I shouldn’t start this way but geez the Old Course is a tough one to walk. Today marked my first round on the Old Course which is now ranked in the Golf Digest Top 100. Very much a polarising course, some love it some hate it but I don’t think anyone can deny the sheer grandeur of the layout. Before playing I heard comments like ‘Its like playing at Disneyland’ – is that a bad thing? Or its too hard for high handicappers. The pro at the National Tim Stone rates the course as his favourite and rightly says its precision golf. In his opinion you should only take driver on 4 of the holes, will let you guess which ones they are. As I’m a high handicapper and very much a golfer in the vain of Roy McAvoy I took a driver on 11 of the holes with varying success. Must comment on the greens quickly as well, multi layered and very tough. Will be interesting playing them during the heart of summer. If it snowed in Cape Schanck then they would make good moguls.
The Old Course was the first at Cape Schanck to be opened back in 1985 originally as the National. Pete Dye was originally approached to do the project but he passed and Robert Trent Jones Jr took over. Unlike the Ocean and Moonah courses significant alterations were made at the Cape Schanck site to accommodate a world class golf course with views of the Bass Strait. He famously remarked on completion – ‘The National will make me famous – either as the designer who has created one of the worlds great golf courses or a designer who stuffed up some of the best golf course real estate imaginable.’ Darius Oliver has written a great piece on the Old Course here if you would like to know more of the history.
So its 7am on Tuesday morning, no-one around and I’m at base camp on the first tee. Here are some of my thoughts.

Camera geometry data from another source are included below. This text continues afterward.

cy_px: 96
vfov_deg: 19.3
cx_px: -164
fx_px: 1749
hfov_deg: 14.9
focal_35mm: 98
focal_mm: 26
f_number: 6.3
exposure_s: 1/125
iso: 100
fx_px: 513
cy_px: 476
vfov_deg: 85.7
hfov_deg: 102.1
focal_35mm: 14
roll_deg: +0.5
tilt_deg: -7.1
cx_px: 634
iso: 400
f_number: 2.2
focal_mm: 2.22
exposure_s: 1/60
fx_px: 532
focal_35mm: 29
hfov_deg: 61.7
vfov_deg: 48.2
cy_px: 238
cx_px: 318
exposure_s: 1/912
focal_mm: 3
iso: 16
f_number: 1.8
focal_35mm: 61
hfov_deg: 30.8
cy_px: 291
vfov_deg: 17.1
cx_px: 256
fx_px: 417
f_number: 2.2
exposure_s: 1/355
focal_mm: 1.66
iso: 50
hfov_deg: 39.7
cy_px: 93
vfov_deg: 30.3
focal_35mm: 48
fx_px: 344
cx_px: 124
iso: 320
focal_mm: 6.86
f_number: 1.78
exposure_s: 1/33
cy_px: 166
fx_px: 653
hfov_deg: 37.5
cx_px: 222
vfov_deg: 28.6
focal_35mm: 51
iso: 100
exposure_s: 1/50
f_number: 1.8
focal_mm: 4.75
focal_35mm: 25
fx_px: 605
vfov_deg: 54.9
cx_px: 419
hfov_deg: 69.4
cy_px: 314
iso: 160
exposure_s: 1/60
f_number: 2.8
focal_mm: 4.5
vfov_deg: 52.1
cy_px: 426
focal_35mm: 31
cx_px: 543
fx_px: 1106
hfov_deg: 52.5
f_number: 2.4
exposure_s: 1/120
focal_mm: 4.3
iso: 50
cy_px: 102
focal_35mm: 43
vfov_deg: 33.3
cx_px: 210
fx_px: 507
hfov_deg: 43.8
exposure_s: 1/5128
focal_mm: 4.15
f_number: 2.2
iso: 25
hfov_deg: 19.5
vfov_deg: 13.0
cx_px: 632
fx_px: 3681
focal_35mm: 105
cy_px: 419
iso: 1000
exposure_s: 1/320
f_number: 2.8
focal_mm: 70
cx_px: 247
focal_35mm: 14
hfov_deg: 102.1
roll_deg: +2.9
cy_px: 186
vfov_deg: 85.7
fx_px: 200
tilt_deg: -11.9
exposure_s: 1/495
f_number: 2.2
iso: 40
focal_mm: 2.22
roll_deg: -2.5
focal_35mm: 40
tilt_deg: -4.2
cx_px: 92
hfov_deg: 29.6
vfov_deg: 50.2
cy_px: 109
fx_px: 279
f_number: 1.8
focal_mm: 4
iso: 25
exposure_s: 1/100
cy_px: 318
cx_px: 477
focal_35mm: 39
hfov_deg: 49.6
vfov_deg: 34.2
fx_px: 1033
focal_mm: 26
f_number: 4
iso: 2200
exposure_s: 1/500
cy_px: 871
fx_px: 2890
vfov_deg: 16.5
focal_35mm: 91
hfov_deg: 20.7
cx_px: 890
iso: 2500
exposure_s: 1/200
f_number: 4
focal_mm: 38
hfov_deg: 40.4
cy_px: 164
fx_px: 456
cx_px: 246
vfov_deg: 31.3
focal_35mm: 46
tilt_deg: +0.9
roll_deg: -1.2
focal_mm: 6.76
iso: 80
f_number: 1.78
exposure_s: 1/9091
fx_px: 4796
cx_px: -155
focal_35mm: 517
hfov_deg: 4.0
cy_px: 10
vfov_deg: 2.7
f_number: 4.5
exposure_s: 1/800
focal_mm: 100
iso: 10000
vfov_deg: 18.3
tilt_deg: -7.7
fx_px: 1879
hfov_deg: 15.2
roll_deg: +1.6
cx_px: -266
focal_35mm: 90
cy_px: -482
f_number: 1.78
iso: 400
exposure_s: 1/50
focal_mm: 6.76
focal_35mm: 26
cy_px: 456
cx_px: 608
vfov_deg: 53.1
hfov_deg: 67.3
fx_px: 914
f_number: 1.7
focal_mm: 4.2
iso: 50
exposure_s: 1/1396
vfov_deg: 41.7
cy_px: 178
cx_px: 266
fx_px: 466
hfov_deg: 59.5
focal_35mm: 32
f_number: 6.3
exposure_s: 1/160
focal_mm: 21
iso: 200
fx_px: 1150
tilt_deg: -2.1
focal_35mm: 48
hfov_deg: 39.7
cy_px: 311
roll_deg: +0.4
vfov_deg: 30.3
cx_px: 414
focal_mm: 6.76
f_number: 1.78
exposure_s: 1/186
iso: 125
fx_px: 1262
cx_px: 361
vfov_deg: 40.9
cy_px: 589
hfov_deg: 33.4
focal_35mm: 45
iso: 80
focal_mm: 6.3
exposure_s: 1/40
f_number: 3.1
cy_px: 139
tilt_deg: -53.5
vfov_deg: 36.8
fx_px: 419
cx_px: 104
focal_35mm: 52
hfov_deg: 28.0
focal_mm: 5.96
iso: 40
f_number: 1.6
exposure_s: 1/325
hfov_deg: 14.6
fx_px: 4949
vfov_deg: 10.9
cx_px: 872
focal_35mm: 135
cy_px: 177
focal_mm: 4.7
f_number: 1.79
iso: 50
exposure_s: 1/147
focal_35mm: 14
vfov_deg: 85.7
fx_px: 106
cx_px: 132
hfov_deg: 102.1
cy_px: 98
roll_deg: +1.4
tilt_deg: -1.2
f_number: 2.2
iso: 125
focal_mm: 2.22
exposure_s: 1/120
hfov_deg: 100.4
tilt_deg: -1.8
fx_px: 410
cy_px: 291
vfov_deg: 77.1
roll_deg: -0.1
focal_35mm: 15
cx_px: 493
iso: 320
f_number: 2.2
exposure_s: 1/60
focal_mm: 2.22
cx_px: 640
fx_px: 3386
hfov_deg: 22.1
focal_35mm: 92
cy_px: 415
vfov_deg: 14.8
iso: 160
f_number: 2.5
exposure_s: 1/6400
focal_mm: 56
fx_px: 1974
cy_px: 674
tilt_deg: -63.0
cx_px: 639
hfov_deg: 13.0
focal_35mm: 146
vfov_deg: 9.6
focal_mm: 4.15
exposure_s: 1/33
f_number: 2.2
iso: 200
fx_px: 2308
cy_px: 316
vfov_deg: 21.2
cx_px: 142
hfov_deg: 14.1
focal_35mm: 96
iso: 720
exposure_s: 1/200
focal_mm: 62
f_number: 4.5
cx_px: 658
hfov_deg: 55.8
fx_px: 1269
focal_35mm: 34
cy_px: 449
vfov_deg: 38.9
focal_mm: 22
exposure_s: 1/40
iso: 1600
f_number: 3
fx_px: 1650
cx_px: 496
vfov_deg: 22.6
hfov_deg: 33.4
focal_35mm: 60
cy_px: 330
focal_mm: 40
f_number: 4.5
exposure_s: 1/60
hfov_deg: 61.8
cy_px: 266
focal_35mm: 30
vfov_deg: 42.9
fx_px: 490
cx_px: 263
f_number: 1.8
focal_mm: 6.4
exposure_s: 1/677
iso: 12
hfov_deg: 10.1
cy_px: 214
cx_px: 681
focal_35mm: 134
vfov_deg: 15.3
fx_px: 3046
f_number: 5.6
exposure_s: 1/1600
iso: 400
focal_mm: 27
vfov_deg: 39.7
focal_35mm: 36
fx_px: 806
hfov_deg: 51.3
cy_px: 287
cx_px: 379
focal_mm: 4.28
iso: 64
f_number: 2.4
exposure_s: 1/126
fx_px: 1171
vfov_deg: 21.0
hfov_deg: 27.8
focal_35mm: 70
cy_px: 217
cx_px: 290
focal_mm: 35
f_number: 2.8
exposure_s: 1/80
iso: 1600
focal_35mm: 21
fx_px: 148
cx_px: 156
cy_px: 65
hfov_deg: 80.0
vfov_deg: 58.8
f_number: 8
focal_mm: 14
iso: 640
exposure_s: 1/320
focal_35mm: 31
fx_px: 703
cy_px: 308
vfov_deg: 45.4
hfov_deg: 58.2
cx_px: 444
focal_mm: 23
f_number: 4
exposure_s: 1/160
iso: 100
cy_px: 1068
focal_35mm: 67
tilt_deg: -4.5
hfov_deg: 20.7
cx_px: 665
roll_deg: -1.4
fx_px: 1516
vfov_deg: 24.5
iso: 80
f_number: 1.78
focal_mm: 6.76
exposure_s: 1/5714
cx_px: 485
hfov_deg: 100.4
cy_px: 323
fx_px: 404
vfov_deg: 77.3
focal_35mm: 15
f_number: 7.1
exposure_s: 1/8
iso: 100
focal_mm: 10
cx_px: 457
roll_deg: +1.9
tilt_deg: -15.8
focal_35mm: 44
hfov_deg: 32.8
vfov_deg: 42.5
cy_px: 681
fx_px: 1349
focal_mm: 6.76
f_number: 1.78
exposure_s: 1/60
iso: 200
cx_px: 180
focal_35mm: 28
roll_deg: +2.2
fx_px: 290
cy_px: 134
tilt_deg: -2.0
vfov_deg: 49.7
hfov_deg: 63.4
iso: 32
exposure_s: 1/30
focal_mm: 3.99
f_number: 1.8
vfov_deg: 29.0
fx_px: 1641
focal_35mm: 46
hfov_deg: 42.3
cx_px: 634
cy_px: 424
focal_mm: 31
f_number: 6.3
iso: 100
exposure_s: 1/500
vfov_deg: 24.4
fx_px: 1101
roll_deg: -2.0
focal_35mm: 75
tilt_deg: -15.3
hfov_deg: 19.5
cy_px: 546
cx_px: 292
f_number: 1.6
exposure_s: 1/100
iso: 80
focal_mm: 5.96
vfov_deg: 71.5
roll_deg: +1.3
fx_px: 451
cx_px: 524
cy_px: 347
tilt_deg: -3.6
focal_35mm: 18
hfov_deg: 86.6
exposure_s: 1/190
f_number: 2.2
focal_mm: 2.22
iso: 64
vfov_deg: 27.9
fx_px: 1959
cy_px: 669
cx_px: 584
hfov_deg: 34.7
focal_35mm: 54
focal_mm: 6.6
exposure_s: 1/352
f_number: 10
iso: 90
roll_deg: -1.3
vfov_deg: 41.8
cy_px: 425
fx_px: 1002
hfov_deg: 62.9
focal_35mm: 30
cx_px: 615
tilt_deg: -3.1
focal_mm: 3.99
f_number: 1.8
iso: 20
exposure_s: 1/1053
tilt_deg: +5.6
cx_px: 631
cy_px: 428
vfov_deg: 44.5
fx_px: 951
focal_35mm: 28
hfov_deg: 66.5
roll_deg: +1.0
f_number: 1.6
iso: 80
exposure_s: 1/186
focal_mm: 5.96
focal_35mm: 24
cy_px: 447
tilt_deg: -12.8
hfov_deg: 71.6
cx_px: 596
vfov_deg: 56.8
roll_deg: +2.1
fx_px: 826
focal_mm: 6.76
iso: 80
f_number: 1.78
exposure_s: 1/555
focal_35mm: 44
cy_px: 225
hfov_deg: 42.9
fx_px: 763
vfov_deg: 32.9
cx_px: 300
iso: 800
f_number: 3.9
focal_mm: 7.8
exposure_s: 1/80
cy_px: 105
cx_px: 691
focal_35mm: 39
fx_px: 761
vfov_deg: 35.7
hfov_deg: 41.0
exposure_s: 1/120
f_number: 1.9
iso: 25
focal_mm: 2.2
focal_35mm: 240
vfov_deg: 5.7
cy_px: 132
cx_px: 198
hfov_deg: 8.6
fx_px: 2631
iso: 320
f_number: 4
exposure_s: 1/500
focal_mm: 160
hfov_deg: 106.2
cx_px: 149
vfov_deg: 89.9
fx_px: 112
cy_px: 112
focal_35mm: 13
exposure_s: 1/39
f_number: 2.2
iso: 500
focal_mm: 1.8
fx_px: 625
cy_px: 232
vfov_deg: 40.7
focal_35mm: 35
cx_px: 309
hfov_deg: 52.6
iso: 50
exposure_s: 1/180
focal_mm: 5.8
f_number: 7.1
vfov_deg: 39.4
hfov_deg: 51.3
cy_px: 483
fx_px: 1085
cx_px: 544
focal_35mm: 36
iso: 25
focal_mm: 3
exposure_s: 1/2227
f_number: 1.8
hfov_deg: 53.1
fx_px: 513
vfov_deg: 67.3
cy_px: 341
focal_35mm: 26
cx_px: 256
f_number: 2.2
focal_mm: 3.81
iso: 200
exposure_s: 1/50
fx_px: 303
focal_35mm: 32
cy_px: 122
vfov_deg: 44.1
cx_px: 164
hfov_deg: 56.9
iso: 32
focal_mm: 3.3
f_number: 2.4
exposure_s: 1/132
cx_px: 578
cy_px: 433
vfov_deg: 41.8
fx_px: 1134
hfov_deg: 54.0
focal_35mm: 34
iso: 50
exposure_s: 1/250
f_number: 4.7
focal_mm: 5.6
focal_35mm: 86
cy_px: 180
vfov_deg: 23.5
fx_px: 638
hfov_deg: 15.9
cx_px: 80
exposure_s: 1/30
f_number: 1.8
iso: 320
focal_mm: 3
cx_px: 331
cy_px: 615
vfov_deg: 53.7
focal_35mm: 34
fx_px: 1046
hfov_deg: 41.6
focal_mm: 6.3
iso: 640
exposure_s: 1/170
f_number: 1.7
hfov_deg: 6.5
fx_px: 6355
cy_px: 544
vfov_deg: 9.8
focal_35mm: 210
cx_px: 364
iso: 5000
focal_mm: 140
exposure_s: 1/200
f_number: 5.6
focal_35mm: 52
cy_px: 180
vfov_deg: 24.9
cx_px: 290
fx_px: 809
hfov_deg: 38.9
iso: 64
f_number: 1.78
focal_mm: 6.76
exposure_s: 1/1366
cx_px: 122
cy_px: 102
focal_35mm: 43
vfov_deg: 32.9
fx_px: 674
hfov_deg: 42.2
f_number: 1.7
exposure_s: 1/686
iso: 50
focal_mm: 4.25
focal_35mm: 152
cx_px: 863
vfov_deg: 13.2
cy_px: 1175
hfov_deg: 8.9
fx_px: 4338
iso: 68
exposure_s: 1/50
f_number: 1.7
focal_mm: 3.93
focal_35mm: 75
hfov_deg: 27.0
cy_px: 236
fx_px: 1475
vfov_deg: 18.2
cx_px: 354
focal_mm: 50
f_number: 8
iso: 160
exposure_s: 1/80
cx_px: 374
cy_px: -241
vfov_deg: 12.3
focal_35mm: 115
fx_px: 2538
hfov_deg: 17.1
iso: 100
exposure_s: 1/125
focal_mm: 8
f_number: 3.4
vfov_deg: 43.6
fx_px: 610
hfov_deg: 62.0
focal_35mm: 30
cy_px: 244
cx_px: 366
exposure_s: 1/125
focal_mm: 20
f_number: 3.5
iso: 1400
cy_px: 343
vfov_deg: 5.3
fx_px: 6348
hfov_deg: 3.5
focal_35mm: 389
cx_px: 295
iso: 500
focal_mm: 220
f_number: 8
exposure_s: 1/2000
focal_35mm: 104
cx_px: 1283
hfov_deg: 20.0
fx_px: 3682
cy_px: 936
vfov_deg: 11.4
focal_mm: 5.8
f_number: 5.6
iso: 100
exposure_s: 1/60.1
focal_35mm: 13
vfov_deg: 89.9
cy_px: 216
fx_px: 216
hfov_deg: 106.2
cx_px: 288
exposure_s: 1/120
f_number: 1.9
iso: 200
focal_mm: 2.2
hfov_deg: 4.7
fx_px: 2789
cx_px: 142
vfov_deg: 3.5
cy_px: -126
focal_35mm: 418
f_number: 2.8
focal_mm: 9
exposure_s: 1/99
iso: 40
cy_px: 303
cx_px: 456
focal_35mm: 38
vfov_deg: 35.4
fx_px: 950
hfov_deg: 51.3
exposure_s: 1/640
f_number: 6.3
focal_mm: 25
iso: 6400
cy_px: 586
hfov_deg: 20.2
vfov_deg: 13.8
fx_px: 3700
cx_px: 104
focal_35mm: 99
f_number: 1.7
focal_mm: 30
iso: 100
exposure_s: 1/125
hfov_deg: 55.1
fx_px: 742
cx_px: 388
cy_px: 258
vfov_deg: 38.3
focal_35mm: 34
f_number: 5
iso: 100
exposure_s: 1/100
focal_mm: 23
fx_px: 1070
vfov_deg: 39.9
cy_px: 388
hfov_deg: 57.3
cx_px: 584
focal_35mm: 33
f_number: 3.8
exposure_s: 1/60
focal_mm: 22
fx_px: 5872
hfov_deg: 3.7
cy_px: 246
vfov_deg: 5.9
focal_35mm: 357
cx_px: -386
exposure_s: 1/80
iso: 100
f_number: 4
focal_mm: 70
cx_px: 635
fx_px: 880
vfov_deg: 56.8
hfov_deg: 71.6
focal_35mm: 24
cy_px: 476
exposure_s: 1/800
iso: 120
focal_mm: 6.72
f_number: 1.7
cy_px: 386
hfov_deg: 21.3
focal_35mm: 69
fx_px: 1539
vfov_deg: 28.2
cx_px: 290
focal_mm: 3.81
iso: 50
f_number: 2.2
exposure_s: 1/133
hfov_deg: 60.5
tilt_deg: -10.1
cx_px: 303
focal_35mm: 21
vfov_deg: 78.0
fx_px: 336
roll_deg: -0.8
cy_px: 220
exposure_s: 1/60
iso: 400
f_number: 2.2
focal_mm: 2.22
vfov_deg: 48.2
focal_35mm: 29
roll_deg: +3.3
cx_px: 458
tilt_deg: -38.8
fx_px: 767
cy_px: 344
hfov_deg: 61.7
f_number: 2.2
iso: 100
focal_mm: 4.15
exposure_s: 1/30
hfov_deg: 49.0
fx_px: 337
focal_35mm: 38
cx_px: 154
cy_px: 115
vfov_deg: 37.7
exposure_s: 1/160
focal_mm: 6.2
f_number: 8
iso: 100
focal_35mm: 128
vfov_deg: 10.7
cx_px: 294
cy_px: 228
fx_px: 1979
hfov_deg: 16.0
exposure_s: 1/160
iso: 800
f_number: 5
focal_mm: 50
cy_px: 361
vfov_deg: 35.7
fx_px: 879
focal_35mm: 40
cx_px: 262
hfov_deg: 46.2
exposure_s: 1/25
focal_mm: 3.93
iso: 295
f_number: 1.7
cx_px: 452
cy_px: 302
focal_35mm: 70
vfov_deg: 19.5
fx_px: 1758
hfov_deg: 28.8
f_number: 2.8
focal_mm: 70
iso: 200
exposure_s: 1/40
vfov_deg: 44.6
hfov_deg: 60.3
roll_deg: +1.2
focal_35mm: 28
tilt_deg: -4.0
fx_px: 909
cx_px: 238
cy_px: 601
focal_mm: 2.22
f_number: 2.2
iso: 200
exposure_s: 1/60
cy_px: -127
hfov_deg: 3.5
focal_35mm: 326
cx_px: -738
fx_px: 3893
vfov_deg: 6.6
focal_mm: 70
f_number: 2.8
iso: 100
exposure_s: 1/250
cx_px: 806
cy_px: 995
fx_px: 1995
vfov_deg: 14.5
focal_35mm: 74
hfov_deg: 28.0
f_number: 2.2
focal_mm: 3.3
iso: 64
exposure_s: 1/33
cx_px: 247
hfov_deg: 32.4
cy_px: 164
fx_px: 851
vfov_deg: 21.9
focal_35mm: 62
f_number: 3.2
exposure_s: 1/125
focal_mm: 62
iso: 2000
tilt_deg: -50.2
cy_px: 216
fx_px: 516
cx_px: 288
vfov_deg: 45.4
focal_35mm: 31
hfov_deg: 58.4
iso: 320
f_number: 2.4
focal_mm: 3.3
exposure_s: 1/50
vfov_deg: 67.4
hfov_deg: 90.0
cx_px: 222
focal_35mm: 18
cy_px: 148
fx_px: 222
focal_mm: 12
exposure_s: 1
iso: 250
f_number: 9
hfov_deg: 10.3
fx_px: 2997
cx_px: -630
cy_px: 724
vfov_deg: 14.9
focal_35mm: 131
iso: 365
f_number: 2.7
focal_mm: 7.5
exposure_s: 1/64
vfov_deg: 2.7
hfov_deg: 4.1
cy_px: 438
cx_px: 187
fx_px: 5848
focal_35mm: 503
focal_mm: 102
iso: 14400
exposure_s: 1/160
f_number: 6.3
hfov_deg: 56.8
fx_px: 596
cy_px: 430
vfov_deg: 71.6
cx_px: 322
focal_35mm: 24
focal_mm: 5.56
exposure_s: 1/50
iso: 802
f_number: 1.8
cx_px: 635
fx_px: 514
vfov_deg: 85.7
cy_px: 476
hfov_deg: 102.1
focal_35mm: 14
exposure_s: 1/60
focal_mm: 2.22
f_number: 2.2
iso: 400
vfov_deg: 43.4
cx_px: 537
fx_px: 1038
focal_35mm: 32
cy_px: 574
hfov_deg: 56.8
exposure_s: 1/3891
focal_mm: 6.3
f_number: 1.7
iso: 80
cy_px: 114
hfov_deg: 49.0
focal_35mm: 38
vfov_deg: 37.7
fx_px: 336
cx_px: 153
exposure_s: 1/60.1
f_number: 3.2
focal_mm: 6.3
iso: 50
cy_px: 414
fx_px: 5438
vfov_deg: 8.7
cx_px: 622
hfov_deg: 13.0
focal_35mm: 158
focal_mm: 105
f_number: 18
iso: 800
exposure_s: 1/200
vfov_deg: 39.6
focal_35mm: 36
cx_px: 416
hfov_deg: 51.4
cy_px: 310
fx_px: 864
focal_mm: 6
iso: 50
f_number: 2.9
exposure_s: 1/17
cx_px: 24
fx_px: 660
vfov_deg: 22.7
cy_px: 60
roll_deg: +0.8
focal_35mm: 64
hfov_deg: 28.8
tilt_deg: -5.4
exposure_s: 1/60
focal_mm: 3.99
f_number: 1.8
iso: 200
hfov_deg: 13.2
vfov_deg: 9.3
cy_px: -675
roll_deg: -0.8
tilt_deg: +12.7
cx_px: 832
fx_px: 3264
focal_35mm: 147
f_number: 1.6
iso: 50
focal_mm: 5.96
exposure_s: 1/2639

The old course is tough, no doubt about that. The opening hole is an intimidating shortish par 4 where the smart is to play an iron\5 wood to hit the middle of the fairway. Great way to start but tough. Next few holes are played amongst shrub and stunning real estate, the third a particular monster with the challenge laid out in from of you. The real coup de gras is the short Par 3 seventh with incredible views over the bass strait. The green is very wide but shallow in depth with no margin for error. When the wind is blowing, this one is a monster. The eighth is a tough Par 5 where teeshot is essentially hit into a valley and the second and shot played to an elevated fairway and third to elevated green. Daunting to look and requires good course management (something which I don’t have!)
Second nine starts with a great dogleg Par 5 played to a double green shared with the 14th. Hole 14 is another strong Par 4 which is a sharp dogleg to the left, premium on a good long drive here which produces a sumptuous approach between two Cypress trees. Hole 16 is a good Par 3 which requires a decent carry over bushland sometimes played to a blind flag behind an imposing bucker. Extremely tough when the wind is blowing. The walk to 17 doesn’t prepare you for the vista that follows of the bass strait, Gunnamatta beach and the National complex. Tee shot is played from an exaggerated superior position and is a lot of fun. Course finishes with a shortish Par 4 often played into wind. Accuracy is a premium here with the green guarded by several bunkers. And that’s it the round is complete and Everest summited. I haven’t come across a tougher walk in golf yet but I’m sure there will be contenders as the quest continues.
Overall the National Old certainly has its own character. I discussed earlier that it polarises opinion and its easy to see why. There is a heavy focus on target golf with little margin of error. The greens are multi-layered and offer significant protection, its not unreasonable to four putt on several of the green complexes. While hard some blame must lay with the player here though! It’s a great course and experience but for me the Moonah is the stronger.